Daniel Ghali, senior commodity strategist at TD Securities, said he wasn't overly worried that silver's bull trend is over. He added that while the extent of the selloff has been surprising, he sees this more as a short-term technical move in the price.

Ghali added that a lot of the weakness in silver is the result of new momentum in the U.S. dollar; however, he said that he sees the U.S. dollar index's push to 102 points as short-lived short covering.

"We see this as a repositioning move in the U.S. dollar to reflect some profit taking from firms short the U.S. dollar," he said. "A lot of this selloff in silver we are seeing is technical in nature."

Along with shifting positioning in the U.S. dollar, analysts note that recession fears are causing silver to underperform gold significantly. More than 50% of silver demand comes from industrial applications and can be sensitive to global economic weakness.

Phillip Streible, chief market strategist at Blue Line Futures, noted that disappointing economic data out of China caused copper prices to see a major breakdown below its 200-day moving average, which could be weighing on silver.

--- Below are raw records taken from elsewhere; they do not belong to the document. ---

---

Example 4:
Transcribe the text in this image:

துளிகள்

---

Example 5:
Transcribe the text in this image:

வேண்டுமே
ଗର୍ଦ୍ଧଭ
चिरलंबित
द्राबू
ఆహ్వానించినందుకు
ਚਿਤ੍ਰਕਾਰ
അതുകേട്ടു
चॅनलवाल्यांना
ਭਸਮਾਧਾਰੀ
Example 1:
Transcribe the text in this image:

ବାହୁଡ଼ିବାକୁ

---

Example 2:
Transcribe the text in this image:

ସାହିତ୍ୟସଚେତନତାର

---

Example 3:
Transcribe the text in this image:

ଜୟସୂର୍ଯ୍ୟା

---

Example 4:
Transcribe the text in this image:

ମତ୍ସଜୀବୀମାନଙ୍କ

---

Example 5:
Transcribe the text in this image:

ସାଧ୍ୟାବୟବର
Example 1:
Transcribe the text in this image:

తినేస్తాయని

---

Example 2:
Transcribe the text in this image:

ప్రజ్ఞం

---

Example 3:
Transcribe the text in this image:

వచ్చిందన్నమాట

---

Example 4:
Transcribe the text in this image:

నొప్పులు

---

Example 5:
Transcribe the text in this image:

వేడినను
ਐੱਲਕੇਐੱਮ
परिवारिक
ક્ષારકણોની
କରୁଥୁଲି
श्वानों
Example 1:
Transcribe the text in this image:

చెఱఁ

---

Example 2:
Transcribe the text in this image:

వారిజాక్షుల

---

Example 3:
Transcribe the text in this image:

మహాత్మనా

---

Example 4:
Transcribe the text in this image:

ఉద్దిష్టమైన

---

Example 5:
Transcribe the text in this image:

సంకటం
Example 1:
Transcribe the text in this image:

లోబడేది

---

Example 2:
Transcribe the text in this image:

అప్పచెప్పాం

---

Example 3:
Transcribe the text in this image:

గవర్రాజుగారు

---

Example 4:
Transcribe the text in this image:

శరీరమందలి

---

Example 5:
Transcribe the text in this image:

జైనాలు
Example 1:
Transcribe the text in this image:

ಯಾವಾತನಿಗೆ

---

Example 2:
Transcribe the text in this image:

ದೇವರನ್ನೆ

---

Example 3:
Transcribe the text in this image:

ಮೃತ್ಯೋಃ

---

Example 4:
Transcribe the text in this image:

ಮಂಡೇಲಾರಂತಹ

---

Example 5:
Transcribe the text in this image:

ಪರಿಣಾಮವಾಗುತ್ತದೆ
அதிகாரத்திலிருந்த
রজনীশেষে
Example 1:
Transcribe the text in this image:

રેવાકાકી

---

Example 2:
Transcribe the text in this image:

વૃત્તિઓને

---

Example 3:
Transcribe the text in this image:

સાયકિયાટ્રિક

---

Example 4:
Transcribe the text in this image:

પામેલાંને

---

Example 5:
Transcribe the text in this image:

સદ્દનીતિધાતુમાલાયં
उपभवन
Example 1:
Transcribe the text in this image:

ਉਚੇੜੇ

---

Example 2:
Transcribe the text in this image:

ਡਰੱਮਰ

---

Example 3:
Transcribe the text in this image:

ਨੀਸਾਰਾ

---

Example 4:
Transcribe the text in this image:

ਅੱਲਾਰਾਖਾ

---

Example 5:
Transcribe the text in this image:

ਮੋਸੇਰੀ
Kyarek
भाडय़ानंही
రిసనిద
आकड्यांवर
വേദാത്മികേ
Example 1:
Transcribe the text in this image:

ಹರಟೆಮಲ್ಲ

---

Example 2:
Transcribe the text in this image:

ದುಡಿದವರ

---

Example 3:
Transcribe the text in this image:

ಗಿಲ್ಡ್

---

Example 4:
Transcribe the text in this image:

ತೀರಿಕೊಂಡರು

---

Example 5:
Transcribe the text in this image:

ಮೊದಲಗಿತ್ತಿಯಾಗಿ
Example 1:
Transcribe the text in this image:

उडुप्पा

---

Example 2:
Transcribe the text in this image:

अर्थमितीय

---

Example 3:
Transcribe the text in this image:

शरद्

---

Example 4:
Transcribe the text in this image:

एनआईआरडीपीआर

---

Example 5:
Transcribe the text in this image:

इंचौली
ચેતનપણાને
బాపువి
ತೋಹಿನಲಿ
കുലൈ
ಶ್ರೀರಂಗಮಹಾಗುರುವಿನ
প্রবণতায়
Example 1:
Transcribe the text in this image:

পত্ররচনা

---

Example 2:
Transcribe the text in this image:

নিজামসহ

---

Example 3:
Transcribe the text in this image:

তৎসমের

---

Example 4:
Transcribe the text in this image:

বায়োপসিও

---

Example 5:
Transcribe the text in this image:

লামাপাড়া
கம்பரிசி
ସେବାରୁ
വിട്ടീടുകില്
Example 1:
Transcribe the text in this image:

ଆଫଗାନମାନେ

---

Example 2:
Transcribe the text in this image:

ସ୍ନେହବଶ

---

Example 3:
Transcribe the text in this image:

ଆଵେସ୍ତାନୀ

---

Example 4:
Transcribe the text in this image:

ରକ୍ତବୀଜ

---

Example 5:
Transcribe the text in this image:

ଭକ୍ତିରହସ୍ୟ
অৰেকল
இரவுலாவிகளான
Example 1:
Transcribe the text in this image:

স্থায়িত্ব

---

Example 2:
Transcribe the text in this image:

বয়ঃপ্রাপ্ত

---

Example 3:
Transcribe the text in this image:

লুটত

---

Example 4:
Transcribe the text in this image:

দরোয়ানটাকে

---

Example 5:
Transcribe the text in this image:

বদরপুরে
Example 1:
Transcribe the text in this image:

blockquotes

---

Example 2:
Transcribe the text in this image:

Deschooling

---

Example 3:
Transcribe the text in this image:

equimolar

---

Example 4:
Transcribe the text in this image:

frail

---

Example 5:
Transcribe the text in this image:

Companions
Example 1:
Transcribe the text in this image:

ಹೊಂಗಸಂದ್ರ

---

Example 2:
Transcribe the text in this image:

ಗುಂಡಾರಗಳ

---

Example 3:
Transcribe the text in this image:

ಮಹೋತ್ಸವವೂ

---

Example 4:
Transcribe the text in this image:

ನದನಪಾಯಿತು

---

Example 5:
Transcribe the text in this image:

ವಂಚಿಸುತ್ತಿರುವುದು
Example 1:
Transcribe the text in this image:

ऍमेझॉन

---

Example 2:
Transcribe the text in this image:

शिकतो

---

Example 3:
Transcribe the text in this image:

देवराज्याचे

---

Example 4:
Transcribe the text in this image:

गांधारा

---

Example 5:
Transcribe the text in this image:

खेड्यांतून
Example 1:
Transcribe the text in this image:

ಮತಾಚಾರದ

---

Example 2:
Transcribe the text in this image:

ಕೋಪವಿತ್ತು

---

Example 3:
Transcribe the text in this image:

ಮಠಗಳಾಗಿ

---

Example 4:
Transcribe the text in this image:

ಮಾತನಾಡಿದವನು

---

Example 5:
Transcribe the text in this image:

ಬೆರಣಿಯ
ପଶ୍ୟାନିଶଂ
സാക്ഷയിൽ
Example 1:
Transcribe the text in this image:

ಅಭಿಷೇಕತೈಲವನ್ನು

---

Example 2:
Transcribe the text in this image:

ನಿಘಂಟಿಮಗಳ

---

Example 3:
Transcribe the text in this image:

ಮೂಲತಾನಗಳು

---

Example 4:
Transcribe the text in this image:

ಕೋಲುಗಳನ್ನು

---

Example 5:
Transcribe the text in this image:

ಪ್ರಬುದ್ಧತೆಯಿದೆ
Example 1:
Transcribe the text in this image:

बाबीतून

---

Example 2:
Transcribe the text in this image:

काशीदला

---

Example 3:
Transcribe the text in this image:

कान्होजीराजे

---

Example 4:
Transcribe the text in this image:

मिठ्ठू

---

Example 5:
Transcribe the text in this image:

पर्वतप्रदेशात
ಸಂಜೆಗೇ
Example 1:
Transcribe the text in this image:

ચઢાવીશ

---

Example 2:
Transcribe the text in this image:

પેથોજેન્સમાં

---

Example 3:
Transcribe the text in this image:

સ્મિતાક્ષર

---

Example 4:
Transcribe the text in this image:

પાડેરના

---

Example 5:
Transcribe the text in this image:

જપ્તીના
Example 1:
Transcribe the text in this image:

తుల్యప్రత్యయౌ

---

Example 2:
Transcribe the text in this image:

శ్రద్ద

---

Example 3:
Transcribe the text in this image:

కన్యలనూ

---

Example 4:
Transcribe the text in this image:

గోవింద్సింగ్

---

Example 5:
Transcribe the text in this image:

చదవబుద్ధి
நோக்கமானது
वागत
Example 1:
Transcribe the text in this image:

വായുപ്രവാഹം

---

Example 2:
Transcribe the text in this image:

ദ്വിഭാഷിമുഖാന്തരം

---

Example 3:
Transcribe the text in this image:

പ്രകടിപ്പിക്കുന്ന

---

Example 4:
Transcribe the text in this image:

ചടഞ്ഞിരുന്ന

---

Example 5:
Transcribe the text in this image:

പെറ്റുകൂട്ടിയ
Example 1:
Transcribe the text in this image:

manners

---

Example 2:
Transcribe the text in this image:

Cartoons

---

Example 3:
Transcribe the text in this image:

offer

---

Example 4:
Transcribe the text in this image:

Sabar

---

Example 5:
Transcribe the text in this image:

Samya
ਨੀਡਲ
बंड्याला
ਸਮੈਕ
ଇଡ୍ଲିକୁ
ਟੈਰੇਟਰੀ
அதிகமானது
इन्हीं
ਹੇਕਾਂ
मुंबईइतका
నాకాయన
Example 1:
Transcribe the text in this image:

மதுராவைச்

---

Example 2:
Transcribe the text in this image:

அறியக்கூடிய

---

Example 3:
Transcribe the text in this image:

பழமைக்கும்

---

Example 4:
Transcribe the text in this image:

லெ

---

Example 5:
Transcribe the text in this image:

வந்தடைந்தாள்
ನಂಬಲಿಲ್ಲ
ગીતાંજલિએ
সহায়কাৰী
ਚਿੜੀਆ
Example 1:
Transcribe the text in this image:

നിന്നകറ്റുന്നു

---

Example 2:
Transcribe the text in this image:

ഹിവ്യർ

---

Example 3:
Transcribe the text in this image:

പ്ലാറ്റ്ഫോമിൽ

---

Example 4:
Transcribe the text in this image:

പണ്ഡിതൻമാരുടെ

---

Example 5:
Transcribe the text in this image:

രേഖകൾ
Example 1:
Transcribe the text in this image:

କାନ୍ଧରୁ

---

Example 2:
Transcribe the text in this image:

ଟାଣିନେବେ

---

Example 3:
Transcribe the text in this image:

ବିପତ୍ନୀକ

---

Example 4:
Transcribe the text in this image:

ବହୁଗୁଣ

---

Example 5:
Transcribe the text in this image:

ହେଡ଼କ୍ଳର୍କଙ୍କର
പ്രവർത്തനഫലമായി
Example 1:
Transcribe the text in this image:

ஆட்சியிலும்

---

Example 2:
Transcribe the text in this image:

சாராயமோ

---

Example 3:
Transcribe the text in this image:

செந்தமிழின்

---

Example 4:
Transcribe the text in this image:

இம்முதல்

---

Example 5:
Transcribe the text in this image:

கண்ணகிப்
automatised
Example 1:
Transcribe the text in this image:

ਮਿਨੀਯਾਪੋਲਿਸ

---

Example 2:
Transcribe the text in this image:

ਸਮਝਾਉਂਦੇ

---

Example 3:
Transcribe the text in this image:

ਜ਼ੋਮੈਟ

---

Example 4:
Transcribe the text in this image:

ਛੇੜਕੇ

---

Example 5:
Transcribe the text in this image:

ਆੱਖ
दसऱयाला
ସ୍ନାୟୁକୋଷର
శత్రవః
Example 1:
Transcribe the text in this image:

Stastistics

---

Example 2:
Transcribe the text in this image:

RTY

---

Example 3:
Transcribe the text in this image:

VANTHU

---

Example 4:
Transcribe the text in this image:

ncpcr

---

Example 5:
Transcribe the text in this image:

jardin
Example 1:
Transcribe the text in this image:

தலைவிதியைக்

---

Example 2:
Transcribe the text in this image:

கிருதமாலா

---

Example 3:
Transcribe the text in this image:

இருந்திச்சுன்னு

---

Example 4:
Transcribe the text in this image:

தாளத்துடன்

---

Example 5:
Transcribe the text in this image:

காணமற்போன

Streible said that while silver could be a good buy at current levels, he is more neutral on the precious metal to see if it will hold support at around $23 an ounce.

Although silver remains in a healthy uptrend, Ghali said that he expects gold to continue to outperform in the precious metal. He noted that with TDS economists looking for the U.S. to fall into a recession this year, weak industrial demand will weigh on silver compared to gold.